Ligget’s May, 1992, plea stemmed from charges involving him in an inter-company tax-sharing plan that pumped $94 million of Lincoln money up to its parent company, American Continental Corp. in Phoenix. Under such agreements, a parent company pays one consolidated tax bill, getting payments from its subsidiaries for their share of the taxes.

Ligget, however, ordered the transfer of a portion of the money an average of five weeks before it was due under the plan--in effect giving the parent company an interest-free loan. He said at the time of his plea that he knew the early payments were improper.

He did not plead guilty, however, to helping to create or knowing about the fraudulent nature of the tax-sharing agreement. Under the plan, Lincoln made a series of payments to American Continental for taxes, though the thrift itself never had owed any taxes.

Keating and his son, Charles H. Keating III, already have been sentenced to prison for their federal jury convictions on racketeering, fraud and conspiracy charges. Six other top executives and a major borrower, all of whom pleaded guilty previously, are to be sentenced over the next two months.

Others awaiting sentencing are former American Continental President Judy J. Wischer, former Senior Vice President and Keating son-in-law Robert M. Wurzelbacher Jr., former corporate lawyer Mark S. Sauter, former Vice President Bruce Dickson, former Lincoln Chairman Robin S. Symes, former Lincoln President Raymond C. Fidel and former Arizona real estate developer Ernest C. Garcia II.

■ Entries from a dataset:
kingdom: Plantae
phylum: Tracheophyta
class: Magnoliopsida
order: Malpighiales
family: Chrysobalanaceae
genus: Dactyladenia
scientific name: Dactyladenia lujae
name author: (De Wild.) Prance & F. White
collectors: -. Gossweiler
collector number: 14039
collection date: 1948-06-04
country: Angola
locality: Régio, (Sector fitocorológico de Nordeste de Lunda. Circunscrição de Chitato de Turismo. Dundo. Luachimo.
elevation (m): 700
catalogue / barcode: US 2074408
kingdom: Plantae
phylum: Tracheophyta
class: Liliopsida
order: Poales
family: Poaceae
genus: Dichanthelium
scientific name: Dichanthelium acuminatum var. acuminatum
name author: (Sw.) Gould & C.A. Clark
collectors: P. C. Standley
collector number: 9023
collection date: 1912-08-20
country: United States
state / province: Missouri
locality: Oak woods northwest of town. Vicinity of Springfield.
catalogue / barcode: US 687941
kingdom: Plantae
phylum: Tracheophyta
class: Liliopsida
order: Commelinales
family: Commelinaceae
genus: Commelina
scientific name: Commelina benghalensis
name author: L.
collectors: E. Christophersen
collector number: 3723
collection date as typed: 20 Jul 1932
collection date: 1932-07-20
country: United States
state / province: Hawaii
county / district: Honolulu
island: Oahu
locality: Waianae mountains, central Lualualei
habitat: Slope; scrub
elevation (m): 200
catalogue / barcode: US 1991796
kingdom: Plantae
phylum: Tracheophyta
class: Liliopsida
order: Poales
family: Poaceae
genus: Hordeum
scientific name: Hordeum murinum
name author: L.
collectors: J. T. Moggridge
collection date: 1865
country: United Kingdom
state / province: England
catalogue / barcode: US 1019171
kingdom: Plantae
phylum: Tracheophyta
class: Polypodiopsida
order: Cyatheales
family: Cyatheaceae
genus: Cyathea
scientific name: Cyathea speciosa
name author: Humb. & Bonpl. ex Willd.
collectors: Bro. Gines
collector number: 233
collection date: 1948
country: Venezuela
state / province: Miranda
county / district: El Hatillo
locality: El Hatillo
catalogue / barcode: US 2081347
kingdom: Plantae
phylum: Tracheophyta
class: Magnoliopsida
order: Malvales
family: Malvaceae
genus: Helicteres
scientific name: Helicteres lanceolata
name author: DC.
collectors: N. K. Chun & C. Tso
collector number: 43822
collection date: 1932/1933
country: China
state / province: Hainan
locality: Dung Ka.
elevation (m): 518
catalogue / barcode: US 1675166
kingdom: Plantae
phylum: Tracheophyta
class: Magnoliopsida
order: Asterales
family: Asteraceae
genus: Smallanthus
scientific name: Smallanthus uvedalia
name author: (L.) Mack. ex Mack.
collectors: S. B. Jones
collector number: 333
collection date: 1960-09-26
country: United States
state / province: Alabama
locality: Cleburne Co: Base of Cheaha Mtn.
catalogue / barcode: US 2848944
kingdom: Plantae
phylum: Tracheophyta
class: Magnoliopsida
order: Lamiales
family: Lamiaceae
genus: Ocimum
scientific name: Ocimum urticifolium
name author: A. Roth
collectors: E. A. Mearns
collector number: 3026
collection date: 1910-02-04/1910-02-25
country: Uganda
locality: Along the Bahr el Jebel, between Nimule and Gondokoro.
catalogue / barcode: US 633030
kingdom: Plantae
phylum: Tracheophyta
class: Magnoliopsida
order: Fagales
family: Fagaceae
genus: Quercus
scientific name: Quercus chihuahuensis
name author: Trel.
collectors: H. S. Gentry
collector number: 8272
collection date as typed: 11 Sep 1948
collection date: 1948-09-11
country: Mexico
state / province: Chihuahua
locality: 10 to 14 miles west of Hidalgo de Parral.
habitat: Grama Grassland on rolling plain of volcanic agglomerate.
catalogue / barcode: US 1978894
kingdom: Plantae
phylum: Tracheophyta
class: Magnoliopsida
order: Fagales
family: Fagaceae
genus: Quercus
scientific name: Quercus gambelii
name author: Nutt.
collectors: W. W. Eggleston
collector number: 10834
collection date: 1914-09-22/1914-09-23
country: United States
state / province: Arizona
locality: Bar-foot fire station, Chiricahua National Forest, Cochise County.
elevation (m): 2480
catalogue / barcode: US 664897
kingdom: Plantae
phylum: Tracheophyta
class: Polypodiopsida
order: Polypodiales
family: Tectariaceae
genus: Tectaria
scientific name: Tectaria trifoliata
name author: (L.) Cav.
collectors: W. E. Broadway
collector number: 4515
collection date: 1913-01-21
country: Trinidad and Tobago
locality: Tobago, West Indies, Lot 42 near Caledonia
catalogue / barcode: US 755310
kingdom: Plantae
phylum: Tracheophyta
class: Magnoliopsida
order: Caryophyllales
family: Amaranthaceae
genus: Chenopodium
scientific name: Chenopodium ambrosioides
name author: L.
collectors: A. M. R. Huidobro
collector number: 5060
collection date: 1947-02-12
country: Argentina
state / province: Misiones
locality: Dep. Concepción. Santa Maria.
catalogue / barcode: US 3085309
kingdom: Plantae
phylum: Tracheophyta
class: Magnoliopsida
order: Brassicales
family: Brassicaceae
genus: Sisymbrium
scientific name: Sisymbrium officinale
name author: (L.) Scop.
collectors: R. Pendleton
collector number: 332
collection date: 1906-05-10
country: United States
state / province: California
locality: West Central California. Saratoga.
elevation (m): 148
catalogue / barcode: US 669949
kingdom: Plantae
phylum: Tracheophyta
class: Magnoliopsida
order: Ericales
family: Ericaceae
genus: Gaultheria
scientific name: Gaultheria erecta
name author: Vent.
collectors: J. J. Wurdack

■ Task directions: Please quote, word for word, the part of the passage on Ligget's plea that starts at "Ligget, however, ordered" and ends at "next two months.".

■ Output of the exercise:
Ligget, however, ordered the transfer of a portion of the money an average of five weeks before it was due under the plan--in effect giving the parent company an interest-free loan. He said at the time of his plea that he knew the early payments were improper.

He did not plead guilty, however, to helping to create or knowing about the fraudulent nature of the tax-sharing agreement. Under the plan, Lincoln made a series of payments to American Continental for taxes, though the thrift itself never had owed any taxes.

Keating and his son, Charles H. Keating III, already have been sentenced to prison for their federal jury convictions on racketeering, fraud and conspiracy charges. Six other top executives and a major borrower, all of whom pleaded guilty previously, are to be sentenced over the next two months.